After three and a half years of war, Kiev and its European allies are up against the wall. Because, on the ground, it's the Ukrainian army that's faltering. So, is it better to make a bad deal or risk total defeat in a few months? If Volodymyr Zelensky refuses, Donald Trump could cut off American aid. However, Europe, whose defense industry is already running at full capacity, will not be able to compensate.
"Trump can believe it: the Nobel Peace Prize for the strongest is within his grasp."
Without predicting Ukraine's position, this Russian aggression, coupled with the return of Donald Trump, will at least have awakened Europe to a major issue: its inability to ensure its own security. While a potential peace, even if painful for Ukraine, could succeed, this strategic surge driven by all-out rearmament from Berlin to Warsaw, via Paris and Helsinki, cannot end with the end of the fighting. Because for Donald Trump and Vladimir Putin, Europe is nothing more than a target. To be taxed for one, to be destabilized for the other. And it would be illusory to believe that once peace is signed in Ukraine, the lovebirds from Anchorage will not return to better intentions toward it. Therefore, it is to be welcomed that the main European leaders are accompanying Volodymyr Zelensky to Washington on Monday.

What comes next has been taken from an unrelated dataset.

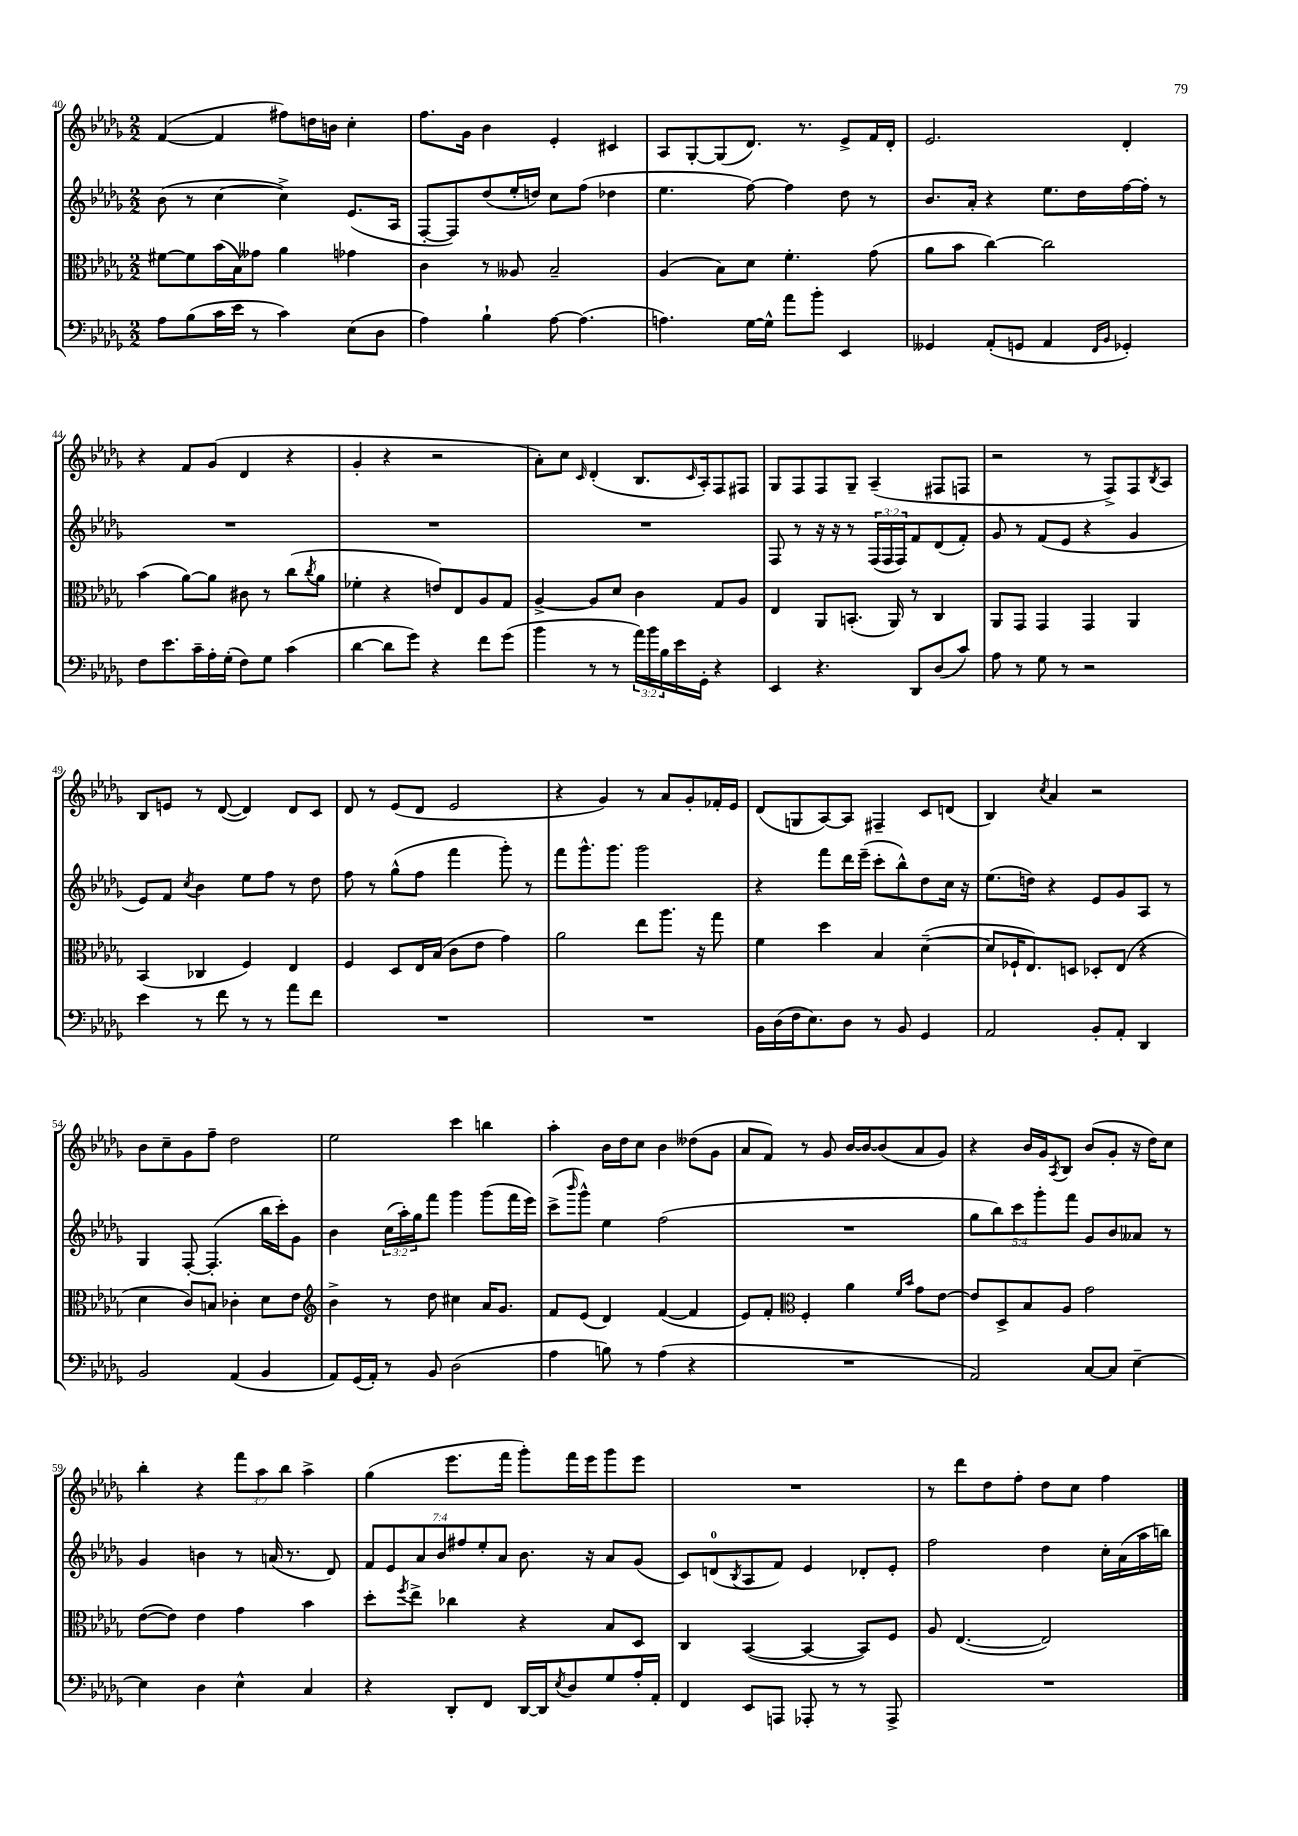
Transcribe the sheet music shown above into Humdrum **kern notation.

At this moment, as a new redistribution of the cards takes shape, General de Gaulle's decision to make France a nuclear power resonates once again. We must recall the doubts he expressed aloud in 1959 in the face of American-Soviet rivalry: "Who can say whether, in the future [...], the two powers that would have a monopoly on nuclear weapons would not agree to divide the world?" Here we are.